'''
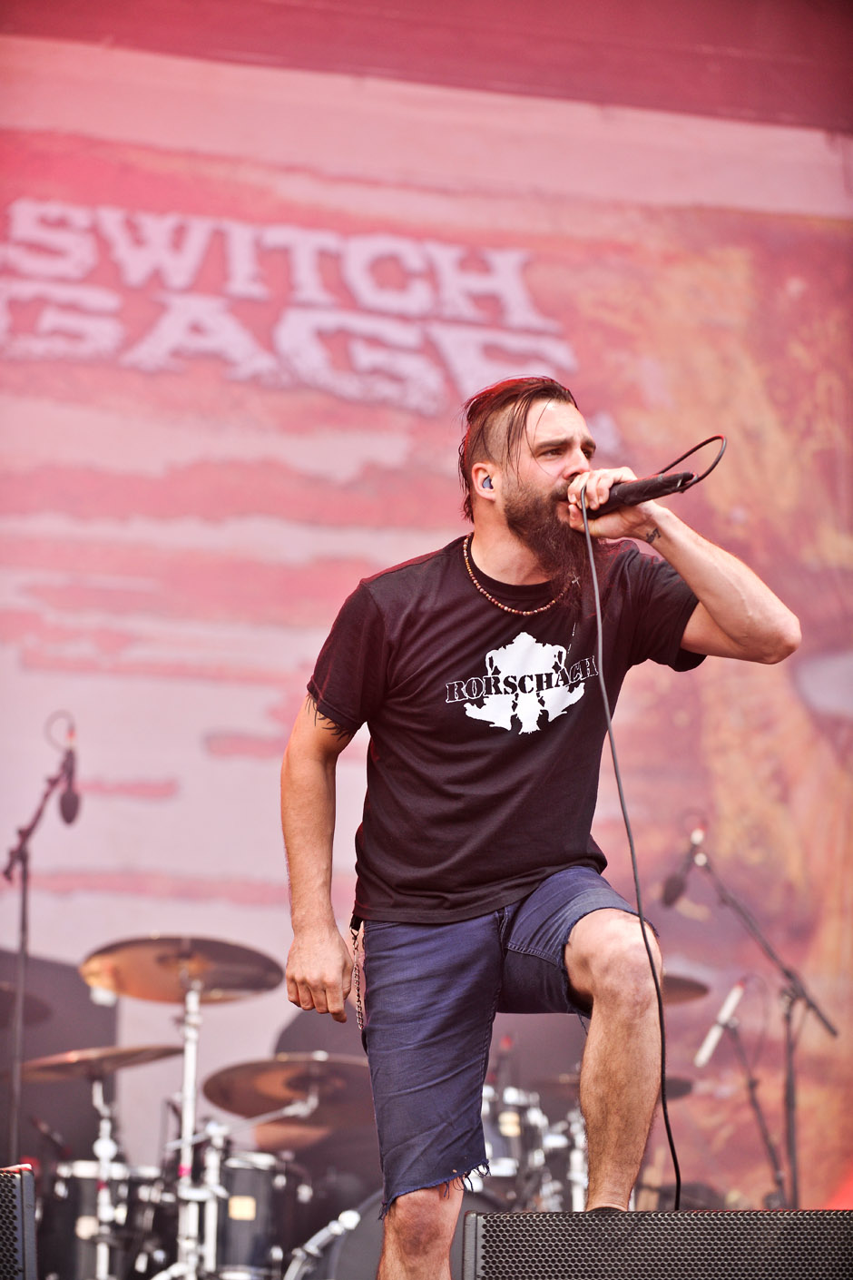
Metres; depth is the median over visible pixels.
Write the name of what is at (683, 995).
cymbal
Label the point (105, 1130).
cymbal stand
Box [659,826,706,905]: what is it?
microphone
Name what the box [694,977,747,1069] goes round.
microphone
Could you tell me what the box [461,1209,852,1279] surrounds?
stage monitor
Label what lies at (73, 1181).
drum
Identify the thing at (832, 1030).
microphone stand
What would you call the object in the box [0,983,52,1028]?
cymbal
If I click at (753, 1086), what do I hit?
microphone stand
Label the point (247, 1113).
cymbal
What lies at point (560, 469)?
man
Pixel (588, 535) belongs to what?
microphone cable
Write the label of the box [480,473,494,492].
earbud
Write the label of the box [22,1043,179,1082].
cymbal
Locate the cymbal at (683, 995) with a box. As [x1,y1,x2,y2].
[659,972,711,1006]
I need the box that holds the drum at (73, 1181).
[39,1152,144,1279]
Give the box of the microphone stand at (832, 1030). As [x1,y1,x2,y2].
[675,823,839,1208]
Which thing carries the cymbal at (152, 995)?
on the cymbal stand
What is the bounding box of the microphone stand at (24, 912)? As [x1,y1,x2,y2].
[3,718,79,1166]
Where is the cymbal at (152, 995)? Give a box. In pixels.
[78,934,282,1003]
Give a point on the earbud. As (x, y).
(488, 484)
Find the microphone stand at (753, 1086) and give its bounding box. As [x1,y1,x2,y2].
[695,978,787,1208]
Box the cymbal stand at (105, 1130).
[88,1070,123,1279]
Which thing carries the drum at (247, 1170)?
on the ground
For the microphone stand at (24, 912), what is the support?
on the ground
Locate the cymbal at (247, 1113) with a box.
[202,1053,373,1126]
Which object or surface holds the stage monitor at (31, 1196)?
on the ground
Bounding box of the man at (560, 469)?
[275,370,797,1279]
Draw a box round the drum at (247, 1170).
[212,1142,307,1279]
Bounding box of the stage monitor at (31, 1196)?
[0,1162,36,1279]

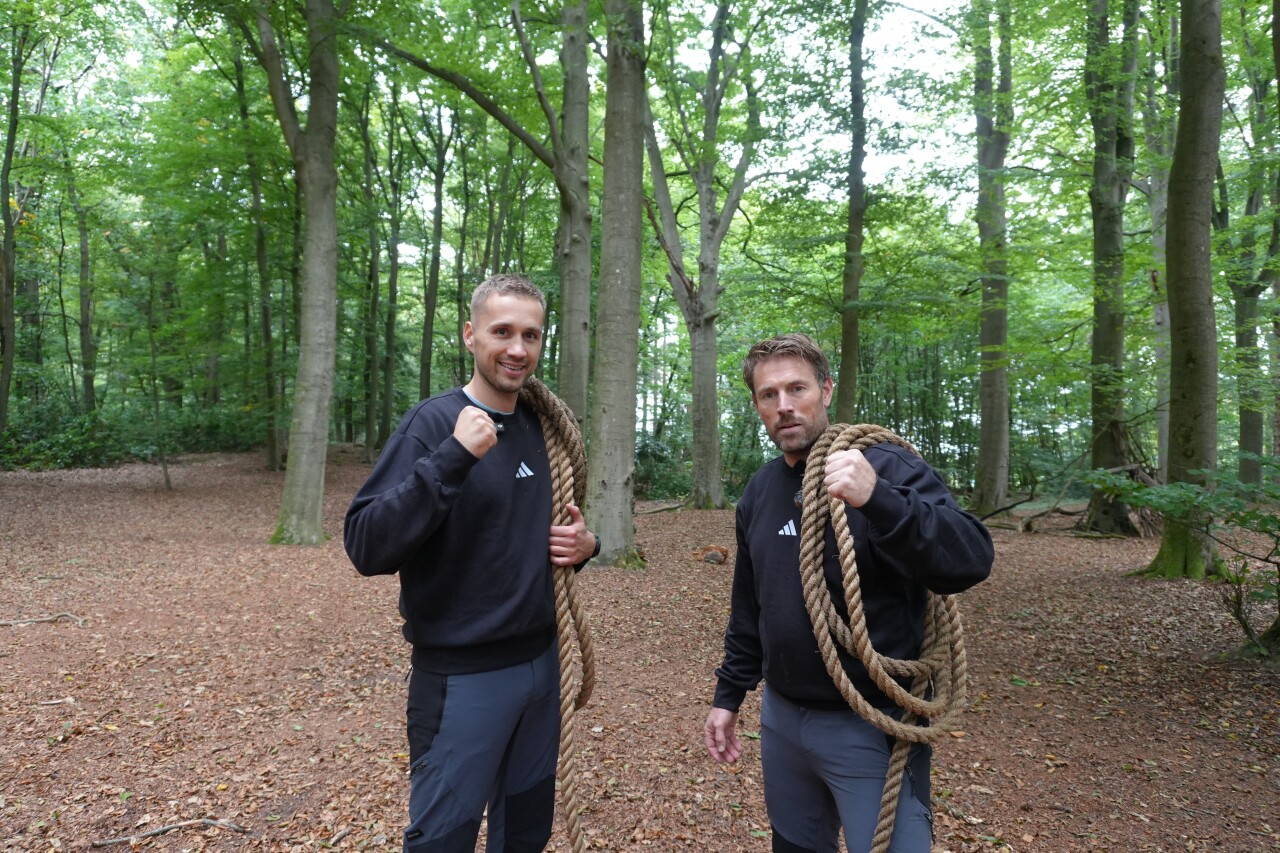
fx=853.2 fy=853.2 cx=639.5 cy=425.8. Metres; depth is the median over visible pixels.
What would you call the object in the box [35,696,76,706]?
'''
If a line in the records above holds the string "over", copy it.

Metres; depth is the median over visible pixels.
fx=853.2 fy=853.2 cx=639.5 cy=425.8. Metres; depth is the median over visible pixels.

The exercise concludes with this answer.